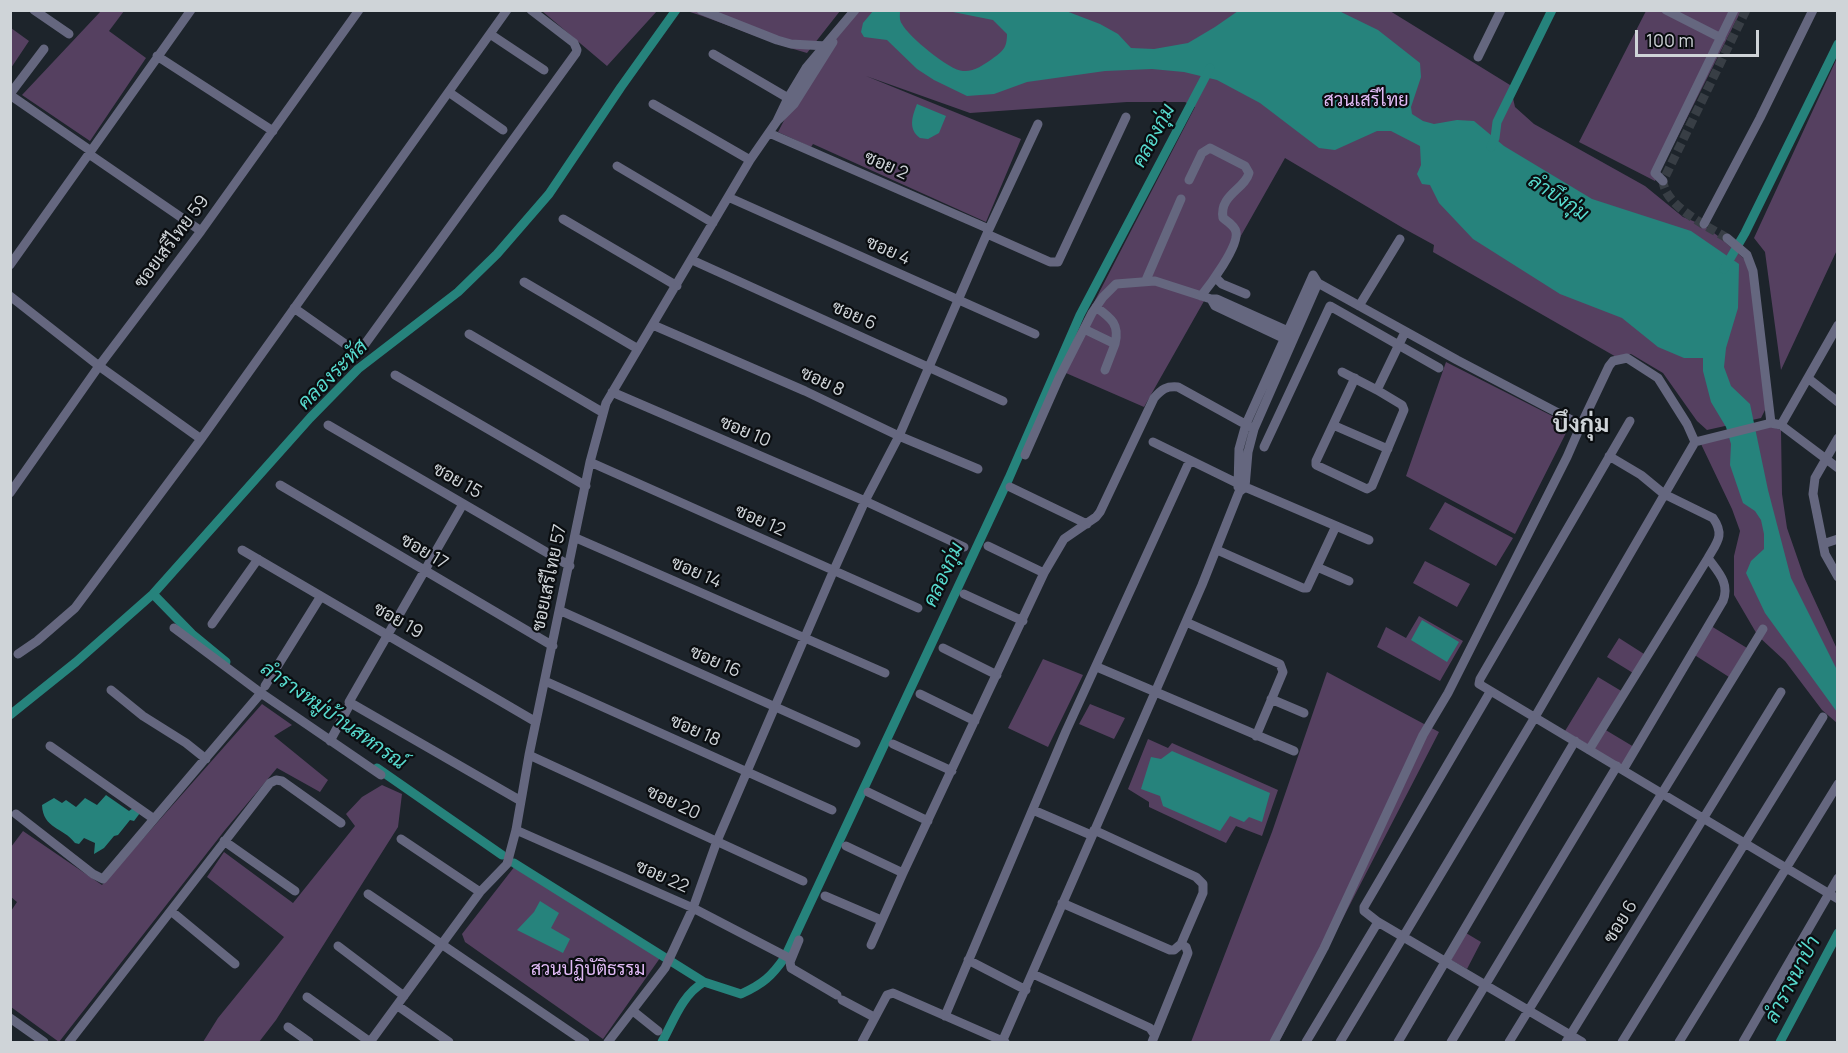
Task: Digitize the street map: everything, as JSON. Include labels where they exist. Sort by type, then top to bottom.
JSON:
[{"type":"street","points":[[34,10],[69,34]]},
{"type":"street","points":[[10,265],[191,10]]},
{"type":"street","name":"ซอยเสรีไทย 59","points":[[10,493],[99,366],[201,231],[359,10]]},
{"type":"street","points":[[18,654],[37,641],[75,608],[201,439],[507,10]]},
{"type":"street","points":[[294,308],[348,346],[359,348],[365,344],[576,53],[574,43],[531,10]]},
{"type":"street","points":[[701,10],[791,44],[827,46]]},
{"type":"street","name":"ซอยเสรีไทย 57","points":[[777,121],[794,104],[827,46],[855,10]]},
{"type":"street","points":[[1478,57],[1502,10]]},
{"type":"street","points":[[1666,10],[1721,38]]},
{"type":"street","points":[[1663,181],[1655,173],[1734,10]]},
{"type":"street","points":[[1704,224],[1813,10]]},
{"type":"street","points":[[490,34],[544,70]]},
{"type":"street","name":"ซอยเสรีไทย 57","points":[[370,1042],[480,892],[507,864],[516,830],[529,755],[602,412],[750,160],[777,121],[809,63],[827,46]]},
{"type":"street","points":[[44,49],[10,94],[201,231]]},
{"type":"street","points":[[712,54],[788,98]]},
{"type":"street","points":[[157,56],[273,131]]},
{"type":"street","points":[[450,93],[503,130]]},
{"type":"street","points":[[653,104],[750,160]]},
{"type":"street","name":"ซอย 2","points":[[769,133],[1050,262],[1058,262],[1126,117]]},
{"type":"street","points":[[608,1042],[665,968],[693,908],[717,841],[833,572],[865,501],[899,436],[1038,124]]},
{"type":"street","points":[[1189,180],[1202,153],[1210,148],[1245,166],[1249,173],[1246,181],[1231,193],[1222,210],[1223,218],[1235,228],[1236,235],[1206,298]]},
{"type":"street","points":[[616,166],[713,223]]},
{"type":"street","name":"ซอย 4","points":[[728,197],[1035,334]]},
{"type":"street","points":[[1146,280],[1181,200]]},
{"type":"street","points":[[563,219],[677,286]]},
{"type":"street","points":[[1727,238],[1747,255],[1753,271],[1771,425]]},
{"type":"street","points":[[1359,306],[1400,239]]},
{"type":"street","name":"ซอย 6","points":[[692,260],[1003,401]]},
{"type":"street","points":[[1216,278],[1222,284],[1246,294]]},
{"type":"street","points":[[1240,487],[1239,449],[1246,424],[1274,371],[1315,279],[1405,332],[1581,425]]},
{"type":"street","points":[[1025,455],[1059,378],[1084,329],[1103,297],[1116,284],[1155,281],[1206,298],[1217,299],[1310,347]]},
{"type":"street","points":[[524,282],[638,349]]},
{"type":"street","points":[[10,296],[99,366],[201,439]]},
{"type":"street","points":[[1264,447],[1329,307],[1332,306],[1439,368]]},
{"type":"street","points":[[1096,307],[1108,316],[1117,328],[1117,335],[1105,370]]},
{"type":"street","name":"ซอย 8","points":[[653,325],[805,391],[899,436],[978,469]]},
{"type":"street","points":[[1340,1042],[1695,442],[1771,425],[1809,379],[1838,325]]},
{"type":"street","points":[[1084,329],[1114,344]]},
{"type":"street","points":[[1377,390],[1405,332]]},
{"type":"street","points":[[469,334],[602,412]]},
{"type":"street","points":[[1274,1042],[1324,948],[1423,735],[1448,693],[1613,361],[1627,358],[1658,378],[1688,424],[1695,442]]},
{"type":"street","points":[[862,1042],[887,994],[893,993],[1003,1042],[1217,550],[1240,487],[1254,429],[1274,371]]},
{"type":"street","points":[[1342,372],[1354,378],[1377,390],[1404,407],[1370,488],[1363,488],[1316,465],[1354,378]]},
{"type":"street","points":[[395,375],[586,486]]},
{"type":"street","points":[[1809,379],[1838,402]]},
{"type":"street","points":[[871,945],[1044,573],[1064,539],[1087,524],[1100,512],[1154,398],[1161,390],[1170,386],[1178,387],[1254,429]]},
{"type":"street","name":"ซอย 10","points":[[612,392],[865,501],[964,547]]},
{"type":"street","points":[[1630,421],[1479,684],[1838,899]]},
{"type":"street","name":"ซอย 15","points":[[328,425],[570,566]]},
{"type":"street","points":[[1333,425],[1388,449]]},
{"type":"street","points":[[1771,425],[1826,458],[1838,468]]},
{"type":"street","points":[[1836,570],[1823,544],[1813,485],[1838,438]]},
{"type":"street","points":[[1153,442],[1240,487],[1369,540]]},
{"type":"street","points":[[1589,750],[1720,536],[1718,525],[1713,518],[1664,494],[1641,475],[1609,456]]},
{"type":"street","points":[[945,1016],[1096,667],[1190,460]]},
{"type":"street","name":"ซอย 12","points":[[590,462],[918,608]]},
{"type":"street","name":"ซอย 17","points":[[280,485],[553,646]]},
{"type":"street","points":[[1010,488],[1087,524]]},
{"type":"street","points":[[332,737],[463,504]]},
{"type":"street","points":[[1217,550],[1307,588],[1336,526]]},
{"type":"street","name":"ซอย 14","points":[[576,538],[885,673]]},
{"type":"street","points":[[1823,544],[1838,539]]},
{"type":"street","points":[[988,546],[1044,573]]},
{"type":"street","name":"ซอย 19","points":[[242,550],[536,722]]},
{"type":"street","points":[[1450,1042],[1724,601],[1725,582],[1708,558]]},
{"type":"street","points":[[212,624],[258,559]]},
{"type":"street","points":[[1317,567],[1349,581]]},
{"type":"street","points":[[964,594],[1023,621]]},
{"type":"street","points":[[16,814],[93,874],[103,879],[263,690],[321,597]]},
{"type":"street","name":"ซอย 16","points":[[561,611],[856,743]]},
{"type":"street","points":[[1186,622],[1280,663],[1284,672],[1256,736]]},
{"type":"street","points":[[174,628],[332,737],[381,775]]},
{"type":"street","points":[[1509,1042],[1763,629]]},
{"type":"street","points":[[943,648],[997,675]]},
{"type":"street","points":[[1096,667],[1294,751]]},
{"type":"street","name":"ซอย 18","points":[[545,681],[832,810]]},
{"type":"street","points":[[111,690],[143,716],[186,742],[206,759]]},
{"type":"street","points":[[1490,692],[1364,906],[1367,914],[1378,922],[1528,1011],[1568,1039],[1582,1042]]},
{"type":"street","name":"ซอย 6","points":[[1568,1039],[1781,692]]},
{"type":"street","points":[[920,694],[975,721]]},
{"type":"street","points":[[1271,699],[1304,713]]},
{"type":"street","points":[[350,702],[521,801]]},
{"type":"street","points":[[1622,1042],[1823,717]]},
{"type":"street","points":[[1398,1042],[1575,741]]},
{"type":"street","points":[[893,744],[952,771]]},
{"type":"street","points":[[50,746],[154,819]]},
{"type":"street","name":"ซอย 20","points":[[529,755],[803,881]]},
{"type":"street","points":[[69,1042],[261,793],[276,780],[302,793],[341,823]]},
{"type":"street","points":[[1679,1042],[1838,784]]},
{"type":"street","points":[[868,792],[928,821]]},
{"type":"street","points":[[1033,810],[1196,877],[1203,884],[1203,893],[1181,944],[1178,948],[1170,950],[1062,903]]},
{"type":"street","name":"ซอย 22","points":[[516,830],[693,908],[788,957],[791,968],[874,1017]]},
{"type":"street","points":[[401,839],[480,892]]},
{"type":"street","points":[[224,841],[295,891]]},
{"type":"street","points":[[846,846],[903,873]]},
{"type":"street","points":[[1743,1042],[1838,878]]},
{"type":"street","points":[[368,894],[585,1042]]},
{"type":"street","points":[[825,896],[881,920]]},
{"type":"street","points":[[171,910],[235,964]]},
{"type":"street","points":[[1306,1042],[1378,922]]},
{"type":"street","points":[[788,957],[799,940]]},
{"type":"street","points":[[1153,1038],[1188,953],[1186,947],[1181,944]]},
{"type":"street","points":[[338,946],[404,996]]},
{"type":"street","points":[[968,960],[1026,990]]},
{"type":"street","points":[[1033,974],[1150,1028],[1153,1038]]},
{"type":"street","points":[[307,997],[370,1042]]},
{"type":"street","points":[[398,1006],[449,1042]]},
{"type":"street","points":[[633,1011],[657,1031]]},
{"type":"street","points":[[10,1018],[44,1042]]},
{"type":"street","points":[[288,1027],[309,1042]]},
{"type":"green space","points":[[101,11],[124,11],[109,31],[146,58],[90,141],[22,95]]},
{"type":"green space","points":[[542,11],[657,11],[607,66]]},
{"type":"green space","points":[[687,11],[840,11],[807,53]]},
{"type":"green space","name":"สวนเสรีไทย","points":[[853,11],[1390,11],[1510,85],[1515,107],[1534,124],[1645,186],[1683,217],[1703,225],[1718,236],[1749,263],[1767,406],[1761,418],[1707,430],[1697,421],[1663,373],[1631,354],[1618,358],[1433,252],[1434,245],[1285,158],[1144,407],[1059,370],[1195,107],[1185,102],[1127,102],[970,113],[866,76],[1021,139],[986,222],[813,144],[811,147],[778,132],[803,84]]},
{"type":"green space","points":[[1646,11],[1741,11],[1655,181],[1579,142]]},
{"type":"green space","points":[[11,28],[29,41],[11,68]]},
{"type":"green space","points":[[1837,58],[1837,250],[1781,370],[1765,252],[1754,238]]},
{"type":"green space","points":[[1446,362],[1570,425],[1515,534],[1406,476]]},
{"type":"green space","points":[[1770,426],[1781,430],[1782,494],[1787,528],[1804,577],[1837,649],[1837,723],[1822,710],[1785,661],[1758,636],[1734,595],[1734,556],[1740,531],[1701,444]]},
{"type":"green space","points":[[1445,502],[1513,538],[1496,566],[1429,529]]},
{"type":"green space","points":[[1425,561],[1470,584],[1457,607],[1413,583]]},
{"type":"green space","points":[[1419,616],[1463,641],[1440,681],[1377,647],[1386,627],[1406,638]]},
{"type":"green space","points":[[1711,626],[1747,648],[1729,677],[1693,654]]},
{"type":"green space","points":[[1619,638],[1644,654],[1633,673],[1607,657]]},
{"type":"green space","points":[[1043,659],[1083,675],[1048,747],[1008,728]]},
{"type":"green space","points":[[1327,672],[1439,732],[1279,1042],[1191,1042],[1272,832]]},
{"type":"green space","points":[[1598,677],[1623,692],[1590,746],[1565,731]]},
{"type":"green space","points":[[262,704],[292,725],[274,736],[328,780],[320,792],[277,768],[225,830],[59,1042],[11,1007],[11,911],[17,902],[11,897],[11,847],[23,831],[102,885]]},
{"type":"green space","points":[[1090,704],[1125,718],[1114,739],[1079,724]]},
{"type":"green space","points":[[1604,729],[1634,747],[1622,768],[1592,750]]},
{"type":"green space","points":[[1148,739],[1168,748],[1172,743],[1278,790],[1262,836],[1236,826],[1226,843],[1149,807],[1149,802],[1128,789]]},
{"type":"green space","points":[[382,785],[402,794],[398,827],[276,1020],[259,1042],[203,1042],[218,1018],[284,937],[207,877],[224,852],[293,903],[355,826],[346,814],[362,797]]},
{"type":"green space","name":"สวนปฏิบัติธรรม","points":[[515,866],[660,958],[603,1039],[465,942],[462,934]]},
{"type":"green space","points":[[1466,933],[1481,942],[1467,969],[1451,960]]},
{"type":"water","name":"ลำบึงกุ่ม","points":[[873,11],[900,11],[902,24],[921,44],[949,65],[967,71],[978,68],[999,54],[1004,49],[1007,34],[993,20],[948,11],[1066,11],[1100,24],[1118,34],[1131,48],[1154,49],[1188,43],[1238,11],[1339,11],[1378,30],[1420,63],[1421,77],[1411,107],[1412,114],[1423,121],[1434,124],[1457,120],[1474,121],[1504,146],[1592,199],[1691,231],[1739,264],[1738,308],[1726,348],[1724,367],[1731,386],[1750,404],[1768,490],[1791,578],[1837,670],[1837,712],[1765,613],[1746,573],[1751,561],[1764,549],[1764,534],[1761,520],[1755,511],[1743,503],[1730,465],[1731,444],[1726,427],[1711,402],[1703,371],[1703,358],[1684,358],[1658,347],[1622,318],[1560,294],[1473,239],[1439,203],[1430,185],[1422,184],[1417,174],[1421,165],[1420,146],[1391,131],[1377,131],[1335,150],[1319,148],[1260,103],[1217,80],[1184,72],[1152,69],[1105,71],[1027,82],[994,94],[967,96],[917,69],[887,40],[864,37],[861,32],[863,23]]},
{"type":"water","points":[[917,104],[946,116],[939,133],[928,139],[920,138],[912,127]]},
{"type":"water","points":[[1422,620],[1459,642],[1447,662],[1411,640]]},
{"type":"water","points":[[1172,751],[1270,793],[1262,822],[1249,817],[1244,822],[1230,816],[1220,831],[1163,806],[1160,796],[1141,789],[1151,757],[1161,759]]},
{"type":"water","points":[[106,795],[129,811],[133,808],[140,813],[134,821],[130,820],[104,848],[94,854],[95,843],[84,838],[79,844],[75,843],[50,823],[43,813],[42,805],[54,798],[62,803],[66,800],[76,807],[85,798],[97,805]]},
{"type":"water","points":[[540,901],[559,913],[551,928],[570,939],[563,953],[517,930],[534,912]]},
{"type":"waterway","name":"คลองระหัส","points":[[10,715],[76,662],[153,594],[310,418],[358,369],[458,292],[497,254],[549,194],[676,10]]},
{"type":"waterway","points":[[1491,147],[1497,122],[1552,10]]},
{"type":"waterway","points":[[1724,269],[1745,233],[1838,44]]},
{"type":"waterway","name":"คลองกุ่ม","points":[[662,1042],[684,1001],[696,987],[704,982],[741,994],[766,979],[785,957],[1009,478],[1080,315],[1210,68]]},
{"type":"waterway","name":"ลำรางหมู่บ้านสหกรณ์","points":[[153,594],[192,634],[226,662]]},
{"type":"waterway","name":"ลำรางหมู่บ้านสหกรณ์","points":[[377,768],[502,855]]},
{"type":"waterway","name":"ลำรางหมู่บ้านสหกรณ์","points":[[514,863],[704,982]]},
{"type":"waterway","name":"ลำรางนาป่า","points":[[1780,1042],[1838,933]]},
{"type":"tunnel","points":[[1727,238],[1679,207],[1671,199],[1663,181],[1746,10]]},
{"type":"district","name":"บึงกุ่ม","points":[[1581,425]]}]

● Your objective
The answer must consist of every line from the entries that holds the string "ซอยเสร".

● Exercise solution
{"type":"street","name":"ซอยเสรีไทย 59","points":[[10,493],[99,366],[201,231],[359,10]]},
{"type":"street","name":"ซอยเสรีไทย 57","points":[[777,121],[794,104],[827,46],[855,10]]},
{"type":"street","name":"ซอยเสรีไทย 57","points":[[370,1042],[480,892],[507,864],[516,830],[529,755],[602,412],[750,160],[777,121],[809,63],[827,46]]},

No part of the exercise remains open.